* Exercise passage *

Use char-wise width instead of str-width (#12135)

## Summary This PR updates various references in the linter to compute the line-width for summing the width of each `char` in a `str` instead of computing the width of the `str` itself. Refer to #12133 for more details. fixes: #12130 ## Test Plan Add a file with null (`\0`) character which is zero-width. Run this test case on `main` to make sure it panics and switch over to this branch to make sure it doesn't panic now.
2024-07-01 18:56:27 +05:30
parent 37f260b5af
commit 5677614079
5 changed files with 11 additions and 6 deletions
--- a/crates/ruff_linter/resources/test/fixtures/pycodestyle/E501_4.py
+++ b/crates/ruff_linter/resources/test/fixtures/pycodestyle/E501_4.py
--- a/crates/ruff_linter/src/rules/isort/sorting.rs
+++ b/crates/ruff_linter/src/rules/isort/sorting.rs
@@ -3,7 +3,7 @@
 use std::{borrow::Cow, cmp::Ordering, cmp::Reverse};

 use natord;
-use unicode_width::UnicodeWidthStr;
+use unicode_width::UnicodeWidthChar;

 use ruff_python_stdlib::str;

@@ -106,7 +106,11 @@ impl<'a> ModuleKey<'a> {

        let maybe_length = (settings.length_sort
            || (settings.length_sort_straight && style == ImportStyle::Straight))

* Task set *
(a) List every reference number marked with "#" in the commit text.
(b) Extract the part of the commit text that begins at the words "Use char-wise width" and stops after "doesn't panic now.".
The lines after this point are separate material, unrelated to the commit text.

* Data *

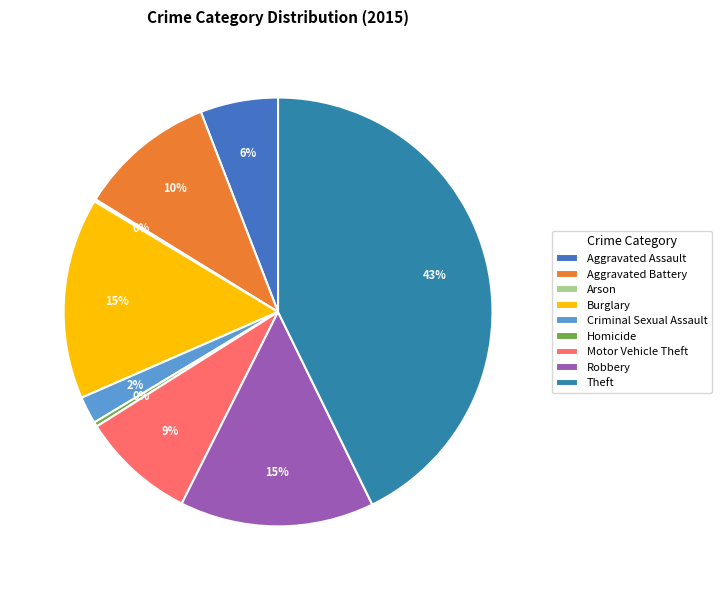

Rank the categories by value from highest to lowest.

Theft, Burglary, Robbery, Aggravated Battery, Motor Vehicle Theft, Aggravated Assault, Criminal Sexual Assault, Homicide, Arson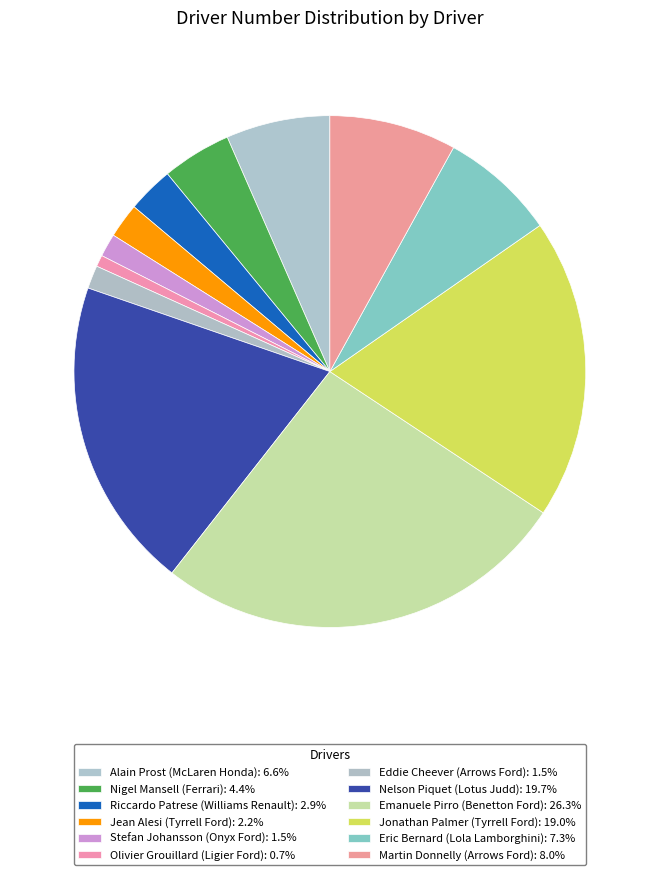

Is Nigel Mansell (Ferrari) the majority of the pie?

No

* Solutions in order *
(a) #12135, #12133, #12130

(b)
Use char-wise width instead of str-width (#12135)

## Summary This PR updates various references in the linter to compute the line-width for summing the width of each `char` in a `str` instead of computing the width of the `str` itself. Refer to #12133 for more details. fixes: #12130 ## Test Plan Add a file with null (`\0`) character which is zero-width. Run this test case on `main` to make sure it panics and switch over to this branch to make sure it doesn't panic now.